When we took OCZ’s Vertex 3 SSD for a spin last month, there was no other way to sum up our thoughts than ‘blown-away’. How could such a drive get even better? With tweaked firmware and a doubling-up of NAND chips, of course. Let’s take a look at the Vertex 3 Max IOPS edition and see if its price premium is justified.

Page 5 – Synthetic: HD Tune Pro 4.6

Since we included a program designed to benchmark SSDs, we will include HD Tune as it benchmarks both hard disks and SSDs. Because the test drive houses the OS itself, HD Tune will not perform any write tests; we will have to be content with both the Read and Access times. HD Tune 4.6 added a new quick benchmark that we will include for users that wish to make a quick comparison with their own drives.

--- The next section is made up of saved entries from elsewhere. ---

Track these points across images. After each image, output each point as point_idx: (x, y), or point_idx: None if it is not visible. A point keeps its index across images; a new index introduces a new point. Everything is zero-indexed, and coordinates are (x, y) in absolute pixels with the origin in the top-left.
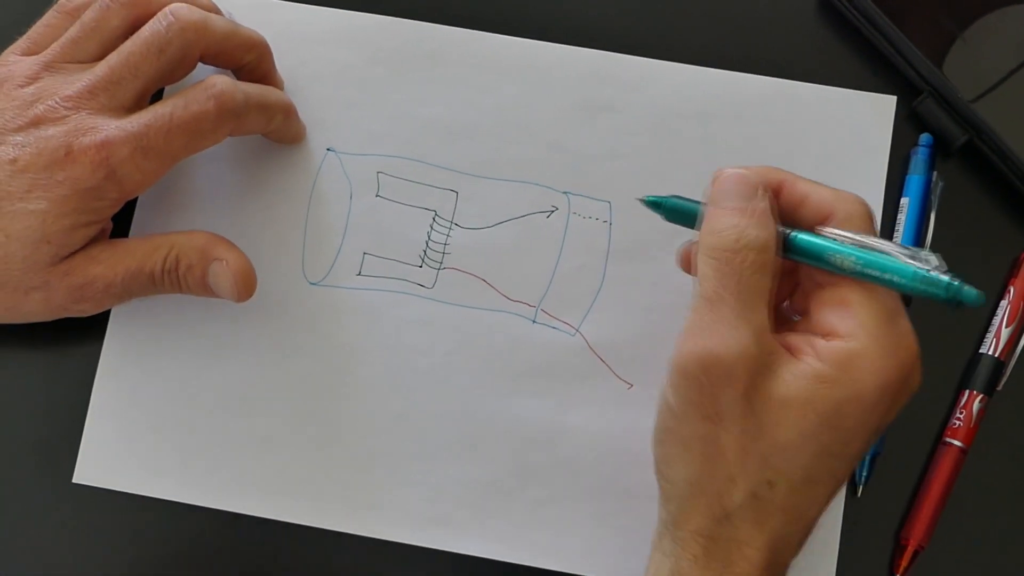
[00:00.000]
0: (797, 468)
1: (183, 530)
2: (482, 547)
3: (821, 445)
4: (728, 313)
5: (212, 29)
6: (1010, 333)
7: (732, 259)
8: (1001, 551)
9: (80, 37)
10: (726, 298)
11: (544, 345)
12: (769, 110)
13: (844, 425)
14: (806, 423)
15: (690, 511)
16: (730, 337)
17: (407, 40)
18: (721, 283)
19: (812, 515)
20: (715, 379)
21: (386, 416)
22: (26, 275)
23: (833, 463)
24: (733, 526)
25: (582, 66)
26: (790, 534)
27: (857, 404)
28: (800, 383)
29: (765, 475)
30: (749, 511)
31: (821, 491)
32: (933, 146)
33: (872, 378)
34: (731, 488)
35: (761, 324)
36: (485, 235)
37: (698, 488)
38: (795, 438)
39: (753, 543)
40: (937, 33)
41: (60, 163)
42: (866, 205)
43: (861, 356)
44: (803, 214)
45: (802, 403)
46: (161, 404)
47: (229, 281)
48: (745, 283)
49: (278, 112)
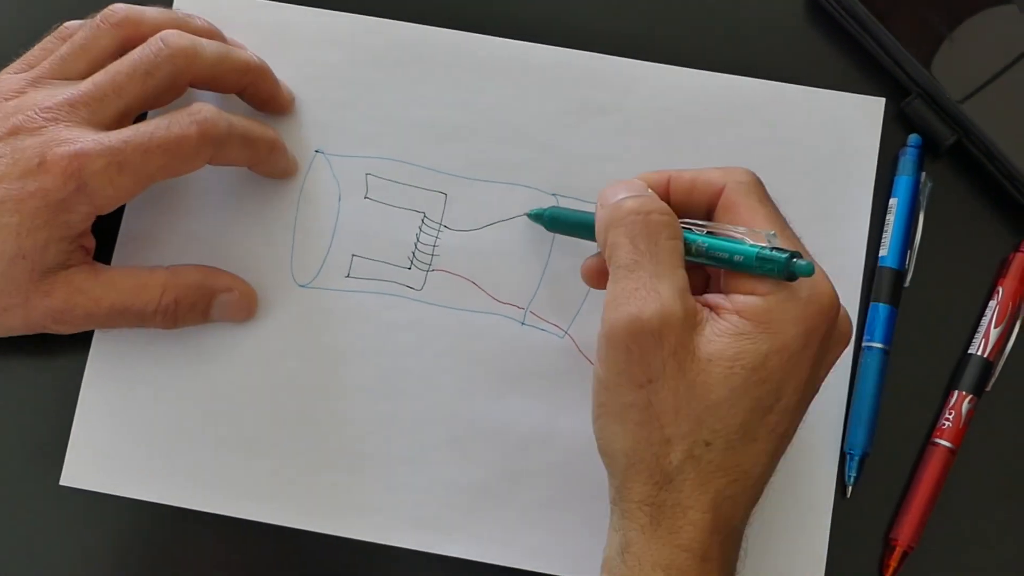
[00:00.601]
0: (732, 425)
1: (170, 533)
2: (471, 550)
3: (753, 399)
4: (647, 277)
5: (202, 56)
6: (999, 333)
7: (644, 221)
8: (990, 551)
9: (69, 55)
10: (642, 262)
11: (533, 347)
12: (758, 112)
13: (772, 377)
14: (735, 378)
15: (632, 481)
16: (653, 300)
17: (397, 42)
18: (635, 248)
19: (756, 472)
20: (643, 343)
21: (375, 418)
22: (5, 291)
23: (770, 417)
24: (676, 489)
25: (572, 68)
26: (735, 494)
27: (782, 354)
28: (725, 339)
29: (701, 435)
30: (689, 472)
31: (761, 447)
32: (921, 147)
33: (792, 327)
34: (668, 450)
35: (681, 284)
36: (474, 237)
37: (636, 456)
38: (726, 394)
39: (697, 506)
40: (925, 34)
41: (33, 173)
42: (753, 174)
43: (778, 308)
44: (696, 197)
45: (729, 359)
46: (149, 407)
47: (243, 309)
48: (659, 245)
49: (262, 146)
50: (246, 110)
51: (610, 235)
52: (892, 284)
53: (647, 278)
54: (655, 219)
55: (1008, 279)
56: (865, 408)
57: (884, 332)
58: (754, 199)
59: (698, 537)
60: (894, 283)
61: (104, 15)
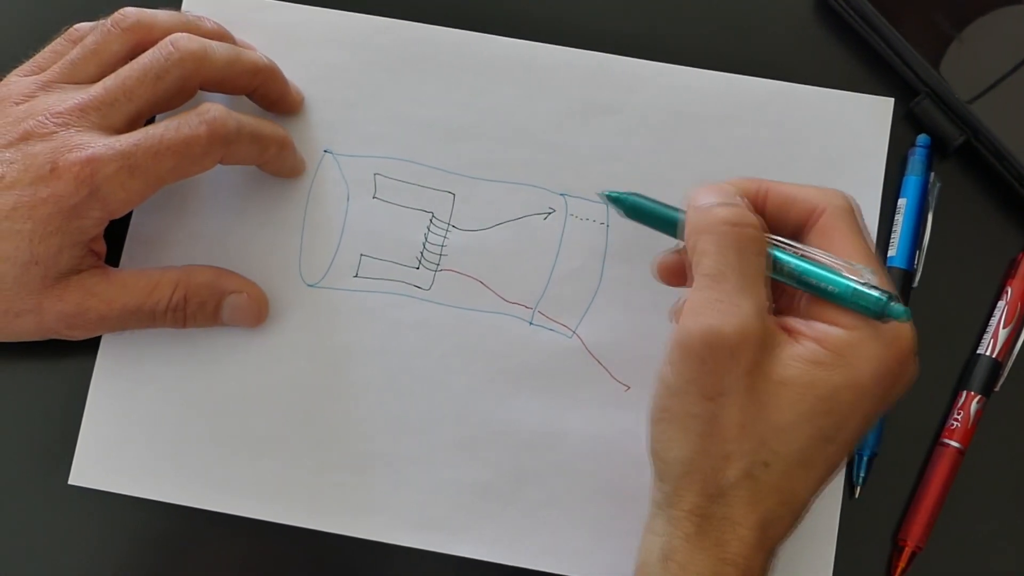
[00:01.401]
0: (793, 450)
1: (179, 532)
2: (478, 549)
3: (817, 428)
4: (731, 289)
5: (212, 59)
6: (1007, 334)
7: (734, 233)
8: (999, 552)
9: (79, 59)
10: (728, 274)
11: (541, 347)
12: (766, 112)
13: (840, 410)
14: (804, 405)
15: (684, 489)
16: (734, 314)
17: (405, 42)
18: (722, 258)
19: (804, 498)
20: (719, 356)
21: (382, 418)
22: (18, 296)
23: (828, 448)
24: (727, 504)
25: (580, 68)
26: (782, 515)
27: (853, 390)
28: (800, 365)
29: (761, 455)
30: (743, 490)
31: (815, 475)
32: (930, 147)
33: (868, 365)
34: (726, 466)
35: (762, 302)
36: (482, 237)
37: (693, 466)
38: (792, 419)
39: (745, 522)
40: (934, 34)
41: (45, 179)
42: (851, 199)
43: (859, 344)
44: (792, 215)
45: (802, 385)
46: (157, 406)
47: (253, 312)
48: (745, 259)
49: (272, 144)
50: (255, 111)
51: (699, 241)
52: (901, 284)
53: (731, 291)
54: (747, 233)
55: (1017, 279)
56: None
57: None
58: (849, 228)
59: (744, 552)
60: (903, 283)
61: (115, 19)
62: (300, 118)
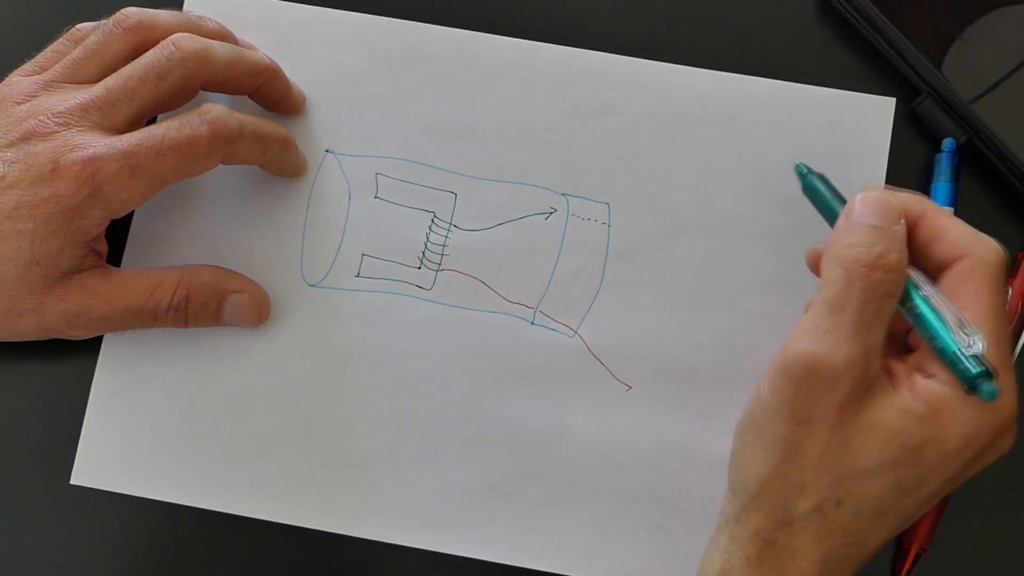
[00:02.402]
0: (868, 496)
1: (180, 532)
2: (480, 549)
3: (896, 478)
4: (846, 324)
5: (214, 59)
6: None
7: (866, 274)
8: (1002, 553)
9: (81, 59)
10: (847, 308)
11: (543, 347)
12: (768, 112)
13: (923, 464)
14: (888, 452)
15: (754, 510)
16: (842, 349)
17: (406, 41)
18: (847, 292)
19: (873, 545)
20: (816, 385)
21: (384, 418)
22: (20, 296)
23: (904, 500)
24: (793, 534)
25: (582, 68)
26: (846, 556)
27: (939, 447)
28: (891, 412)
29: (836, 493)
30: (812, 523)
31: (887, 524)
32: (957, 151)
33: (960, 427)
34: (799, 495)
35: (875, 344)
36: (484, 237)
37: (768, 487)
38: (874, 465)
39: (808, 556)
40: (936, 34)
41: (46, 178)
42: (1001, 254)
43: (953, 403)
44: (937, 249)
45: (890, 432)
46: (159, 405)
47: (254, 312)
48: (872, 301)
49: (274, 143)
50: (257, 111)
51: (829, 267)
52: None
53: (845, 326)
54: (878, 278)
55: (1018, 279)
56: None
57: None
58: (986, 284)
59: None
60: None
61: (116, 19)
62: (302, 118)
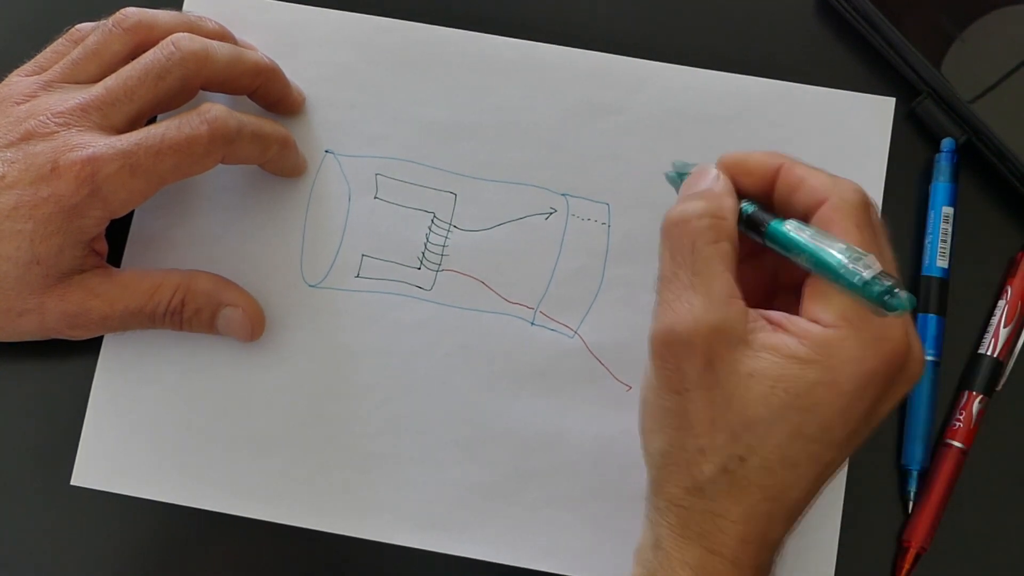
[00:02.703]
0: (770, 447)
1: (180, 532)
2: (480, 549)
3: (793, 425)
4: (681, 287)
5: (213, 59)
6: (1008, 333)
7: (679, 232)
8: (1003, 552)
9: (81, 59)
10: (679, 273)
11: (543, 347)
12: (768, 112)
13: (818, 408)
14: (775, 399)
15: (664, 481)
16: (685, 312)
17: (406, 42)
18: (673, 260)
19: (795, 496)
20: (676, 353)
21: (384, 418)
22: (20, 296)
23: (813, 447)
24: (708, 498)
25: (581, 68)
26: (771, 512)
27: (831, 389)
28: (772, 358)
29: (736, 449)
30: (723, 484)
31: (802, 473)
32: (956, 151)
33: (848, 367)
34: (701, 460)
35: (721, 292)
36: (484, 237)
37: (670, 459)
38: (764, 414)
39: (729, 515)
40: (935, 34)
41: (46, 178)
42: (862, 193)
43: (839, 345)
44: (798, 198)
45: (771, 378)
46: (158, 406)
47: (246, 328)
48: (696, 253)
49: (273, 143)
50: (256, 111)
51: (660, 247)
52: (940, 293)
53: (682, 289)
54: (692, 227)
55: (1017, 279)
56: (920, 423)
57: (934, 343)
58: (852, 222)
59: (729, 544)
60: (941, 292)
61: (116, 19)
62: (301, 118)
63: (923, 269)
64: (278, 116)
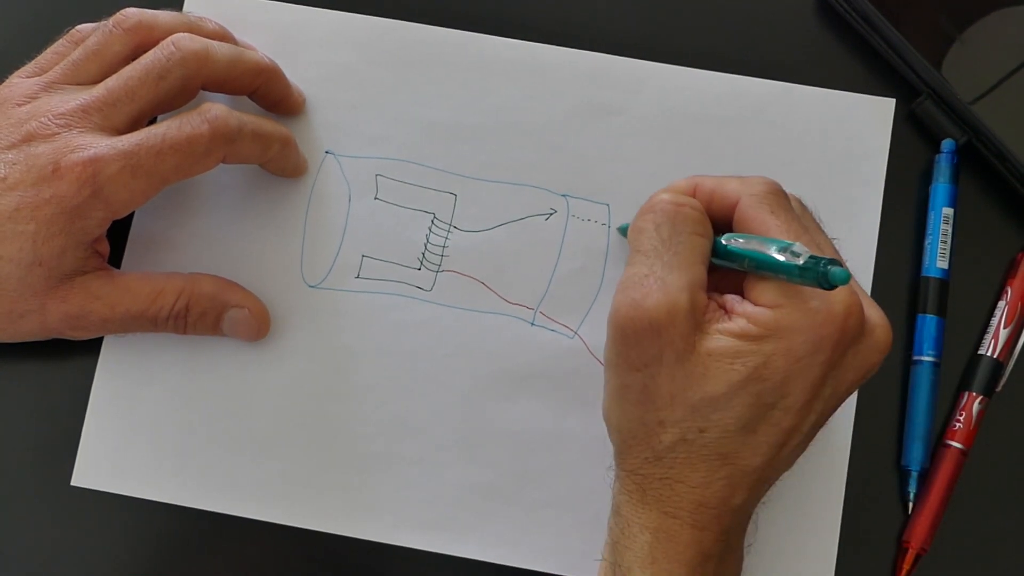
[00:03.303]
0: (729, 417)
1: (180, 533)
2: (481, 550)
3: (752, 395)
4: (659, 266)
5: (214, 59)
6: (1008, 334)
7: (674, 211)
8: (1003, 553)
9: (81, 60)
10: (661, 251)
11: (543, 347)
12: (768, 113)
13: (774, 376)
14: (733, 374)
15: (626, 453)
16: (658, 290)
17: (406, 42)
18: (658, 235)
19: (755, 463)
20: (640, 330)
21: (384, 419)
22: (22, 298)
23: (773, 413)
24: (667, 466)
25: (582, 69)
26: (729, 476)
27: (786, 356)
28: (728, 339)
29: (696, 422)
30: (681, 452)
31: (761, 439)
32: (956, 152)
33: (800, 335)
34: (661, 431)
35: (693, 279)
36: (484, 238)
37: (632, 433)
38: (723, 389)
39: (687, 480)
40: (935, 35)
41: (47, 180)
42: (770, 184)
43: (786, 319)
44: (716, 208)
45: (729, 356)
46: (159, 407)
47: (252, 328)
48: (680, 237)
49: (274, 142)
50: (257, 111)
51: (639, 220)
52: (940, 294)
53: (660, 268)
54: (685, 212)
55: (1017, 279)
56: (920, 424)
57: (934, 343)
58: (765, 211)
59: (687, 507)
60: (940, 293)
61: (116, 20)
62: (302, 119)
63: (923, 270)
64: (278, 116)
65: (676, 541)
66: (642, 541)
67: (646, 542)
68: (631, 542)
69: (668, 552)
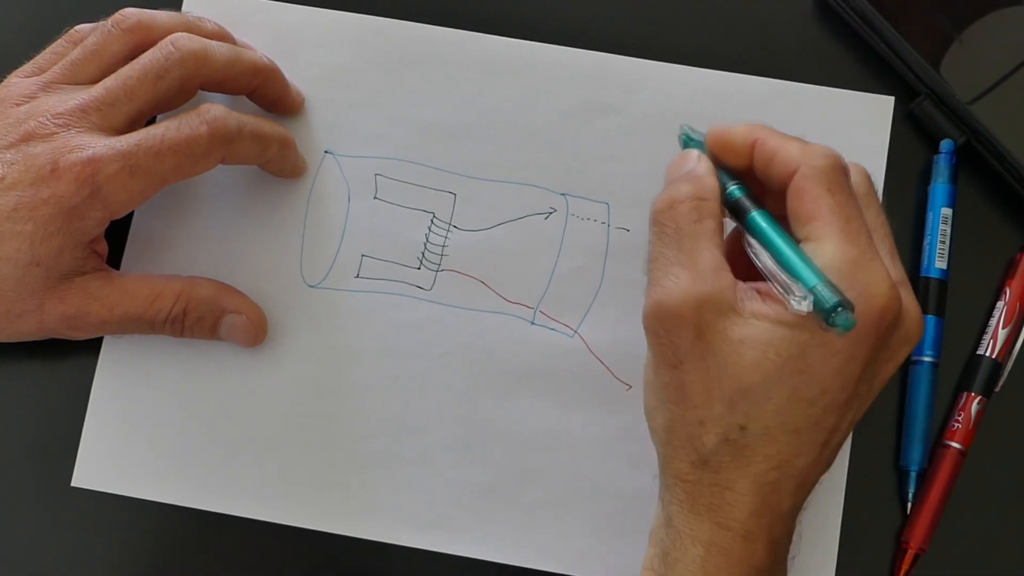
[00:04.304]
0: (767, 411)
1: (180, 533)
2: (480, 549)
3: (790, 389)
4: (669, 263)
5: (212, 59)
6: (1007, 334)
7: (664, 217)
8: (1002, 553)
9: (80, 60)
10: (666, 252)
11: (542, 346)
12: (767, 111)
13: (812, 370)
14: (768, 363)
15: (671, 457)
16: (673, 285)
17: (405, 42)
18: (661, 241)
19: (801, 464)
20: (668, 327)
21: (384, 418)
22: (20, 298)
23: (813, 411)
24: (713, 470)
25: (580, 67)
26: (779, 481)
27: (824, 350)
28: (761, 324)
29: (735, 418)
30: (726, 455)
31: (805, 439)
32: (955, 152)
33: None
34: (701, 432)
35: (707, 264)
36: (483, 237)
37: (673, 434)
38: (758, 379)
39: (736, 487)
40: (934, 35)
41: (46, 179)
42: (832, 158)
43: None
44: (773, 171)
45: (762, 343)
46: (158, 407)
47: (249, 334)
48: (683, 233)
49: (273, 142)
50: (256, 111)
51: (649, 233)
52: (938, 295)
53: (669, 264)
54: (677, 211)
55: (1016, 280)
56: (919, 424)
57: (933, 344)
58: (822, 187)
59: (738, 517)
60: (939, 293)
61: (115, 20)
62: (301, 119)
63: (922, 270)
64: (277, 116)
65: (728, 555)
66: (693, 554)
67: (698, 555)
68: (682, 554)
69: (720, 566)
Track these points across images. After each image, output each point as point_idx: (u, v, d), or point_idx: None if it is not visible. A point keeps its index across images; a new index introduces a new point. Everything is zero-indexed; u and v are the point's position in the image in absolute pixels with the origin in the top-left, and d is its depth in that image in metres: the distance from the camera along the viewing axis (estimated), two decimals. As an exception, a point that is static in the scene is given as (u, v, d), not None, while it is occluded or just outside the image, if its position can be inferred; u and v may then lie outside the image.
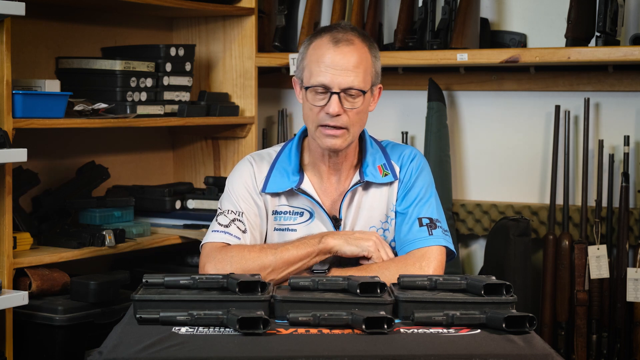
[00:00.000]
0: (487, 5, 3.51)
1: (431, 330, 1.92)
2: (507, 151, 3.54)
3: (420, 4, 3.50)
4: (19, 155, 2.61)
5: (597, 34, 3.11)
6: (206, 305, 1.95)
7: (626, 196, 3.21)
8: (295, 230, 2.39)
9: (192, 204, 3.40)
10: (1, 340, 2.67)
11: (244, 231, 2.36)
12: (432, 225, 2.35)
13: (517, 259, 3.21)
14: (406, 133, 3.62)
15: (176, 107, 3.34)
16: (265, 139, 3.88)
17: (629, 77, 3.29)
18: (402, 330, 1.92)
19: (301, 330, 1.91)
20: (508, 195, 3.54)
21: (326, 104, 2.27)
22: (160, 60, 3.27)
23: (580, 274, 3.25)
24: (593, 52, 3.08)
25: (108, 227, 3.07)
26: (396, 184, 2.42)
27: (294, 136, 2.48)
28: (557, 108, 3.36)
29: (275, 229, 2.41)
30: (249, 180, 2.41)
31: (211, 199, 3.36)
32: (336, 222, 2.38)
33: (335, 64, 2.27)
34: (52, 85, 2.88)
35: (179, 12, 3.54)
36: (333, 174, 2.40)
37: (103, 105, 3.02)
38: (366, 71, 2.31)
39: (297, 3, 3.80)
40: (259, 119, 3.78)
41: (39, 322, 2.74)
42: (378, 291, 2.00)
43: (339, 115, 2.27)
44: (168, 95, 3.31)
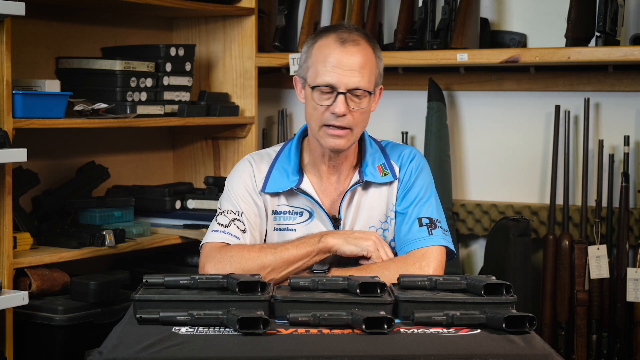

Our theory that the Max IOPS offering stronger read performance at the expense of a little write performance appears to be further verified here. The Max IOPS delivers much stronger read performance across the board, but is just barely edged out by the V3 in the random transfer test. Access times remain unchanged between each drive.

Part of what gives SSDs their mojo are in fact the access times. It requires 14.1ms for a typical HDD to service a 64KB read request. Almost any SSD can do the same in 0.1ms, giving the system 14 milliseconds to process and deliver the data to the end user. When requests start stacking up, such a small difference literally becomes exponential.